Logró enfocar en mí sus ojos celestes que vagaban imprecisamente: “Minijobs. Horario a discreción, cuatrocientos euros mensuales”.
Este encuentro ocurrió hace varios meses. Días pasados me topé con el artículo “También hay pobres en Mallorca” de Osvaldo Bayer (Página12, 18/08/2015) que trata de los alemanes desempleados que emigraron a la isla de Mallorca, destino preferido de los europeos ricos, particularmente los alemanes, al punto que puede decirse que el alemán comparte el singular trilingüismo de la isla con la variante balear del catalán y el castellano. Los nuevos alemanes, no ya turistas sino emigrantes económicos, viajan a la isla con la esperanza de mejorar su suerte de desempleados o, en el mejor de los casos, de “beneficiarios” de los Minijobs. Durante el Foro Económico Mundial de Davos del año 2005, el canciller socialdemócrata alemán Gerhard Schröder se ufanaba de haber construido en su país uno de los nichos de salarios más bajos de toda Europa. Se trataba de recuperar, sin invertir -las ganancias iban a los bonos griegos- la competitividad que Alemania estaba perdiendo ante países como China con costos laborales muy inferiores. Lo hizo con el apoyo de Los Verdes que formaban parte del gobierno, encargándose así del trabajo sucio que allanó el camino para que, ese mismo año, la democracia cristiana ganara las elecciones y Ángela Merkel fuera consagrada canciller (jefe de gobierno) por primera vez. Gobernó por medio de la “gran coalición” con la socialdemocracia, lo que se repite en su actual tercer mandato consecutivo para regir los destinos de Alemania y, a través de esta, de la Unión Europea (para consultar el tema “Minijobs” in extenso ver mi artículo “YPF: Normalidad 2012, en http://www.jorgeandrade.com.ar/NORMALIDAD%202012.pdf).

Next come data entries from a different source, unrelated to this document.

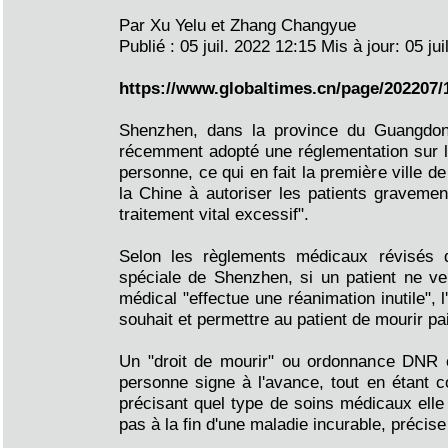
Par Xu Yelu et Zhang Changyue
Publié : 05 juil. 2022 12:15 Mis à jour: 05 ju
https://www.globaltimes.cn/page/202207/
Shenzhen, dans la province du Guangdon
récemment adopté une réglementation sur le
personne, ce qui en fait la première ville de
la Chine à autoriser les patients graveme
traitement vital excessif".
Selon les règlements médicaux révisés
spéciale de Shenzhen, si un patient ne ve
médical "effectue une réanimation inutile", l
souhait et permettre au patient de mourir pa
Un "droit de mourir" ou ordonnance DNR 
personne signe à l'avance, tout en étant c
précisant quel type de soins médicaux elle
pas à la fin d'une maladie incurable, précise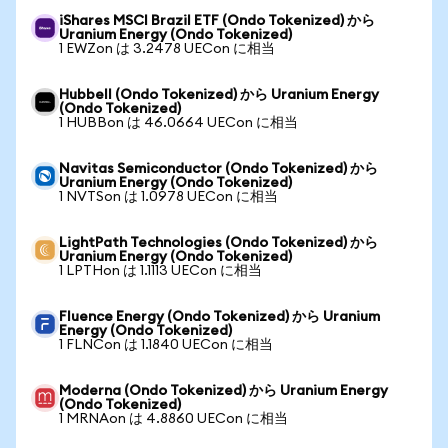
iShares MSCI Brazil ETF (Ondo Tokenized) から
Uranium Energy (Ondo Tokenized)
1 EWZon は 3.2478 UECon に相当
Hubbell (Ondo Tokenized) から Uranium Energy
(Ondo Tokenized)
1 HUBBon は 46.0664 UECon に相当
Navitas Semiconductor (Ondo Tokenized) から
Uranium Energy (Ondo Tokenized)
1 NVTSon は 1.0978 UECon に相当
LightPath Technologies (Ondo Tokenized) から
Uranium Energy (Ondo Tokenized)
1 LPTHon は 1.1113 UECon に相当
Fluence Energy (Ondo Tokenized) から Uranium
Energy (Ondo Tokenized)
1 FLNCon は 1.1840 UECon に相当
Moderna (Ondo Tokenized) から Uranium Energy
(Ondo Tokenized)
1 MRNAon は 4.8860 UECon に相当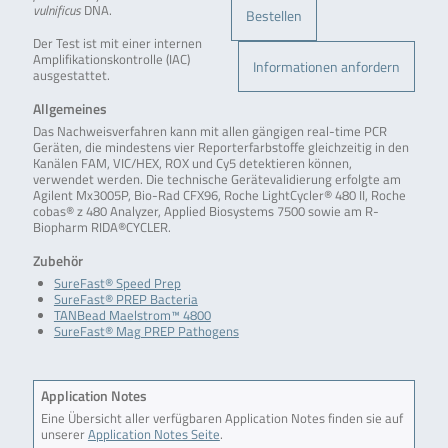
vulnificus
DNA.
Bestellen
Der Test ist mit einer internen
Amplifikationskontrolle (IAC)
Informationen anfordern
ausgestattet.
Allgemeines
Das Nachweisverfahren kann mit allen gängigen real-time PCR
Geräten, die mindestens vier Reporterfarbstoffe gleichzeitig in den
Kanälen FAM, VIC/HEX, ROX und Cy5 detektieren können,
verwendet werden. Die technische Gerätevalidierung erfolgte am
Agilent Mx3005P, Bio-Rad CFX96, Roche LightCycler® 480 II, Roche
cobas® z 480 Analyzer, Applied Biosystems 7500 sowie am R-
Biopharm RIDA®CYCLER.
Zubehör
SureFast® Speed Prep
SureFast® PREP Bacteria
TANBead Maelstrom™ 4800
SureFast® Mag PREP Pathogens
Application Notes
Eine Übersicht aller verfügbaren Application Notes finden sie auf
unserer
Application Notes Seite
.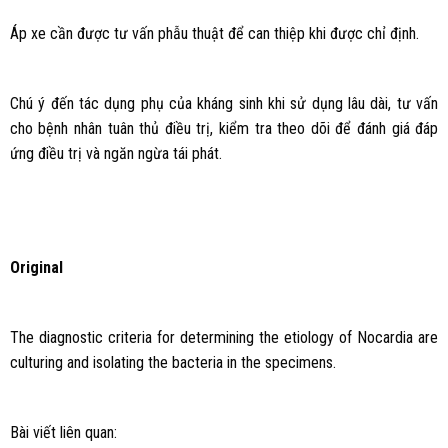
Áp xe cần được tư vấn phẫu thuật để can thiệp khi được chỉ định.
Chú ý đến tác dụng phụ của kháng sinh khi sử dụng lâu dài, tư vấn
cho bệnh nhân tuân thủ điều trị, kiểm tra theo dõi để đánh giá đáp
ứng điều trị và ngăn ngừa tái phát.
Original
The diagnostic criteria for determining the etiology of Nocardia are
culturing and isolating the bacteria in the specimens.
Bài viết liên quan: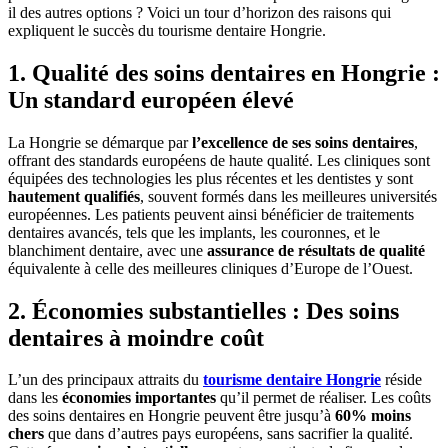
il des autres options ? Voici un tour d’horizon des raisons qui
expliquent le succès du tourisme dentaire Hongrie.
1. Qualité des soins dentaires en Hongrie :
Un standard européen élevé
La Hongrie se démarque par
l’excellence de ses soins dentaires
,
offrant des standards européens de haute qualité. Les cliniques sont
équipées des technologies les plus récentes et les dentistes y sont
hautement qualifiés
, souvent formés dans les meilleures universités
européennes. Les patients peuvent ainsi bénéficier de traitements
dentaires avancés, tels que les implants, les couronnes, et le
blanchiment dentaire, avec une
assurance de résultats de qualité
équivalente à celle des meilleures cliniques d’Europe de l’Ouest.
2. Économies substantielles : Des soins
dentaires à moindre coût
L’un des principaux attraits du
tourisme dentaire Hongrie
réside
dans les
économies importantes
qu’il permet de réaliser. Les coûts
des soins dentaires en Hongrie peuvent être jusqu’à
60% moins
chers
que dans d’autres pays européens, sans sacrifier la qualité.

De modo que, como explica Bayer, los alemanes desempleados o los pobres con empleo emigran a Mallorca, donde alguna vez veranearon como patrones del lugar, a la búsqueda de mejorar su vida. Pero la cruda realidad de la crisis española ha llenado la isla de homeless de ojos claros, cuyo desamparo no es menos miserable que el de aquellos de ojos oscuros, españoles y de tantos otros orígenes mediterráneos y africanos. La isla de Mallorca que fue, hasta la crisis, una sociedad de dos estados -los ricos y los habitantes de las “casas de oficios” a la vera del “palacio”, o sea la clase media satisfecha de profesionales y comerciantes- se ha convertido en otra sociedad de tres estados: los ricos, cada vez más ricos, los servidores que les son imprescindibles y los excluidos.
Jürgen me dijo:
-Pero voy a seguir camino. Ya estoy en el camino. Acá tampoco tengo lo que quiero- y, con un movimiento involuntario, recorrió con la vista sus pertenencias miserables.
-¿A dónde piensa ir?
-A Chile o a Bolivia. Dicen que ahí sí se está bien, hay trabajo. Quizá les sirva un ingeniero de diseño como yo.
Empezaba a explicarle que tenía que pensar lo qué elegía, porque Chile y Bolivia no son lo mismo, pero vi que en sus ojos celestes brillaba una débil llama desasosegada que saltaba de sus compañeros sin techo al estruendo de la autopista y de allí al fondo de la calle, hacia un lugar indeterminado y distante donde se perdían.
Lo saludé con un gesto de la mano y le deseé buena suerte.
La nota de Bayer me hizo acordar de Jürgen y volví a buscarlo. No estaba. Pregunté a los que tienen instalado su hogar en ese espacio. Uno de ellos, el que preparaba el desayuno en el Primus y parecía más despierto, me miró inquiriendo con la barbilla.
-Jürgen- dije.
-Ah, el alemán- Bajó la comisura de los labios y encogió los hombros.